Problem to work on ->
Nothing but the pictures should be dropped when the records are transcribed word for word.

+++ Data for the task

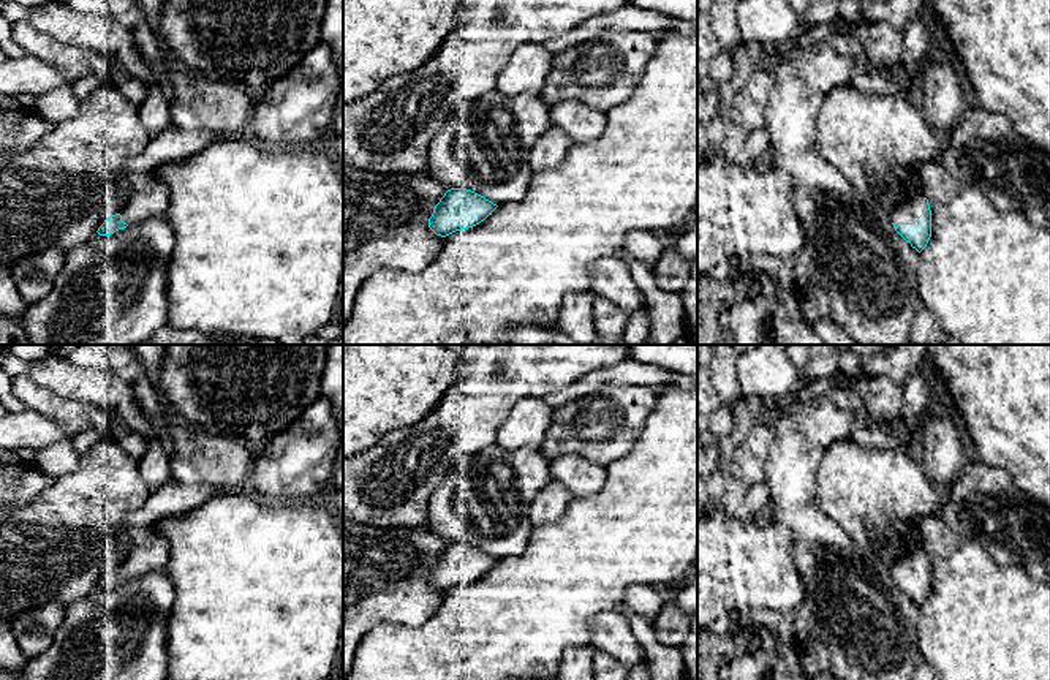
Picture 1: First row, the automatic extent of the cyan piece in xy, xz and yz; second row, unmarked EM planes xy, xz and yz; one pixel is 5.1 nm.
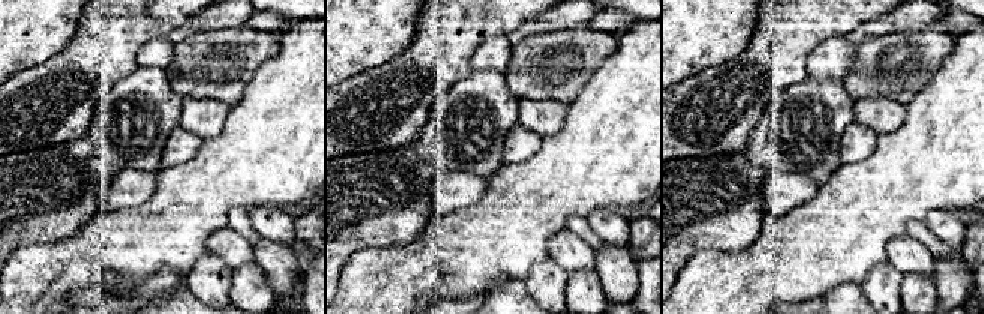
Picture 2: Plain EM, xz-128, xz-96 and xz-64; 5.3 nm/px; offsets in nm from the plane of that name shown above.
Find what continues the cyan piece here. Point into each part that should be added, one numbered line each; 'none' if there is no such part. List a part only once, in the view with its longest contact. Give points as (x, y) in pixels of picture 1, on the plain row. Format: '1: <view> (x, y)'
1: yz (911, 562)

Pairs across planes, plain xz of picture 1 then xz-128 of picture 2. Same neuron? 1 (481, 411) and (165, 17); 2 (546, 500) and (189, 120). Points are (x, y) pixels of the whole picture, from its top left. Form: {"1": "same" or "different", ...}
{"1": "same", "2": "different"}

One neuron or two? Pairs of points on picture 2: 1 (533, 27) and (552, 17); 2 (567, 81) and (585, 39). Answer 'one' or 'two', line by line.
1: one
2: one

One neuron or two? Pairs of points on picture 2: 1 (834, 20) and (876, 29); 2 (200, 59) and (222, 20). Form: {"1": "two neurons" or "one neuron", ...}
{"1": "two neurons", "2": "two neurons"}

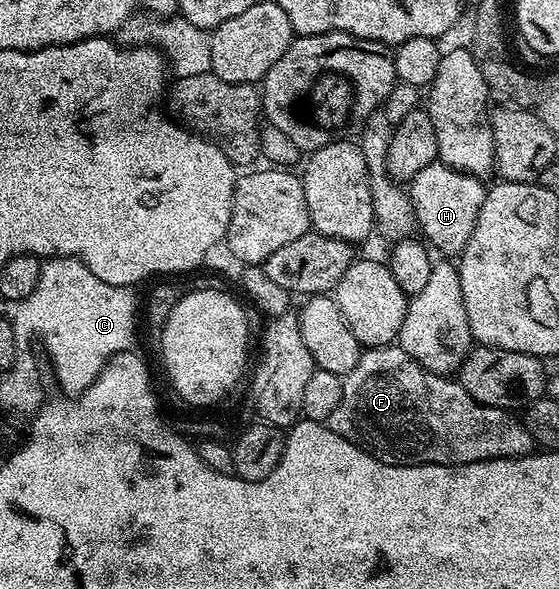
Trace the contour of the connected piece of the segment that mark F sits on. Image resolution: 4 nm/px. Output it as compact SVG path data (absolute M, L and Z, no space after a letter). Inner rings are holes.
M399 344L382 345L379 347L368 347L361 352L358 363L354 371L350 371L348 376L343 378L342 403L334 407L334 415L327 419L328 428L334 430L342 439L350 439L362 451L366 451L374 459L378 459L384 465L465 465L466 463L478 463L479 461L489 461L490 459L502 459L503 457L524 457L527 453L533 452L534 442L530 431L526 431L523 420L519 416L513 415L509 410L499 409L483 405L473 399L465 389L460 386L459 380L442 373L432 373L426 367L419 365L406 351L400 348Z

++++++

Solution to the exercise ->
Picture 1: First row, the automatic extent of the cyan piece in xy, xz and yz; second row, unmarked EM planes xy, xz and yz; one pixel is 5.1 nm.
Picture 2: Plain EM, xz-128, xz-96 and xz-64; 5.3 nm/px; offsets in nm from the plane of that name shown above.
Find what continues the cyan piece here. Point into each part that should be added, one numbered line each; 'none' if there is no such part. List a part only once, in the view with its longest contact. Give points as (x, y) in pixels of picture 1, on the plain row. Format: '1: <view> (x, y)'
1: yz (911, 562)

Pairs across planes, plain xz of picture 1 then xz-128 of picture 2. Same neuron? 1 (481, 411) and (165, 17); 2 (546, 500) and (189, 120). Points are (x, y) pixels of the whole picture, from its top left. Form: {"1": "same" or "different", ...}
{"1": "same", "2": "different"}

One neuron or two? Pairs of points on picture 2: 1 (533, 27) and (552, 17); 2 (567, 81) and (585, 39). Answer 'one' or 'two', line by line.
1: one
2: one

One neuron or two? Pairs of points on picture 2: 1 (834, 20) and (876, 29); 2 (200, 59) and (222, 20). Form: {"1": "two neurons" or "one neuron", ...}
{"1": "two neurons", "2": "two neurons"}

Trace the contour of the connected piece of the segment that mark F sits on. Image resolution: 4 nm/px. Output it as compact SVG path data (absolute M, L and Z, no space after a letter). Inner rings are holes.
M399 344L382 345L379 347L368 347L361 352L358 363L354 371L350 371L348 376L343 378L342 403L334 407L334 415L327 419L328 428L334 430L342 439L350 439L362 451L366 451L374 459L378 459L384 465L465 465L466 463L478 463L479 461L489 461L490 459L502 459L503 457L524 457L527 453L533 452L534 442L530 431L526 431L523 420L519 416L513 415L509 410L499 409L483 405L473 399L465 389L460 386L459 380L442 373L432 373L426 367L419 365L406 351L400 348Z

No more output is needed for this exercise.